BLOC DE TEXTE
*****

(La Havane) Patria y vida, titre d’une chanson de rappeurs cubains devenue virale sur les réseaux sociaux en prenant le contrepied du slogan révolutionnaire « Patria o muerte », hérisse le gouvernement socialiste de La Havane qui dénonce une provocation.

Le clip de Patria y vida (La patrie et la vie), enregistré dans la capitale cubaine et à Miami, en Floride, comptabilise plus de deux millions de vues sur YouTube depuis son lancement le 16 février.

S’y produisent ensemble le duo Gente de Zona, les chanteurs Descemer Bueno et Yotuel Romero, tous installés en Floride, et les rappeurs de Cuba, El Funky et Osorbo. Ce dernier, de son vrai nom Maykel Castillo, est notamment connu sur l’île pour tester les limites de la liberté d’expression, ce qui lui a valu 18 mois de prison en 2018.

« C’est terminé (….) le peuple est fatigué » clame la chanson qui appelle à une « nouvelle aube » sur l’île, en alignant les critiques contre le gouvernement et l’héritage de la révolution de 1959, dont il détourne l’emblématique « Patria o muerte » (La patrie ou la mort).

Le clip fait également référence à la mobilisation historique du 27 novembre, quand quelque 300 artistes s’étaient rassemblés pendant une quinzaine d’heures face au ministère de la Culture pour exiger plus de liberté d’expression.

Sans surprise, le président Miguel Diaz-Canel, la quasi-totalité de la classe politique cubaine et les médias officiels ont vivement répliqué. Le quotidien d’État Granma a ainsi qualifié la chanson de « grossière ingérence politique » contre la souveraineté nationale.  

Le chef de l’État a réagi pas moins de quatre fois sur Twitter depuis le lancement de la chanson, multipliant les références à d’autres artistes cubains pour allumer un contre-feu.  

« Votre chant provocateur ne me fait pas peur, ni ne me met en garde ; je sais que tant que brillera le fort soleil de la dignité, personne ne se rendra ici, ni le socialisme, ni la patrie, ni la mort », a tweeté le chef de l’État en citant un extrait d’un poème de l’écrivaine Tomasita Quiala.

Dans une contre-offensive, le régime a rassemblé mercredi soir devant le ministère de la Culture des dizaines d’artistes de différentes disciplines sympathisants du gouvernement qui ont célébré en musique le héros national Jose Marti.

« Blessures ouvertes »

La cohabitation entre culture et la révolution socialiste à Cuba n’a jamais été un long fleuve tranquille depuis que Fidel Castro (1926-2016) a défini en 1961 la politique culturelle par cette formule : « Dans la révolution, tout ; contre la révolution, rien ».  

Ces derniers mois de nouvelles tensions ont émergé, alors que les demandes de la société civile en faveur de plus de libertés se font plus pressantes depuis l’arrivée de l’internet sur l’île en 2018. La mobilisation du 27 novembre, spontanée et relayée via internet, a d’ailleurs pris par surprise les autorités.

*****

MATÉRIEL FOURNI
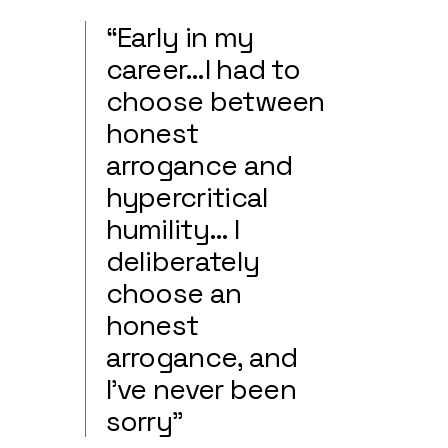
“Early in my
career…I had to
choose between
honest
arrogance and
hypercritical
humility… I
deliberately
choose an
honest
arrogance, and
I’ve never been
sorry”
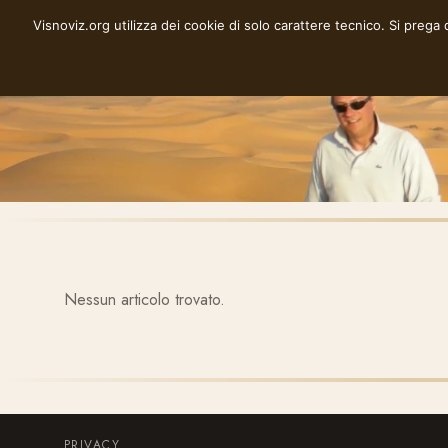
Vai
Visnoviz.org utilizza dei cookie di solo carattere tecnico. Si prega
VISNOVIZ.ORG
al
contenuto
Nessun articolo trovato.
PRIVACY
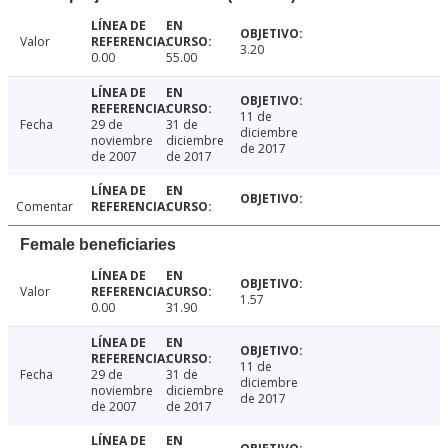
Valor
3.20
0.00
55.00
11 de
Fecha
29 de
31 de
diciembre
noviembre
diciembre
de 2017
de 2007
de 2017
Comentar
Female beneficiaries
Valor
1.57
0.00
31.90
11 de
Fecha
29 de
31 de
diciembre
noviembre
diciembre
de 2017
de 2007
de 2017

*****

VOTRE TÂCHE
Reproduisez à l'identique le passage de l'article sur la chanson Patria y vida compris entre « Le chef de l’État a » et « l’écrivaine Tomasita Quiala. », bornes incluses.

VOTRE RÉPONSE
Le chef de l’État a réagi pas moins de quatre fois sur Twitter depuis le lancement de la chanson, multipliant les références à d’autres artistes cubains pour allumer un contre-feu.  

« Votre chant provocateur ne me fait pas peur, ni ne me met en garde ; je sais que tant que brillera le fort soleil de la dignité, personne ne se rendra ici, ni le socialisme, ni la patrie, ni la mort », a tweeté le chef de l’État en citant un extrait d’un poème de l’écrivaine Tomasita Quiala.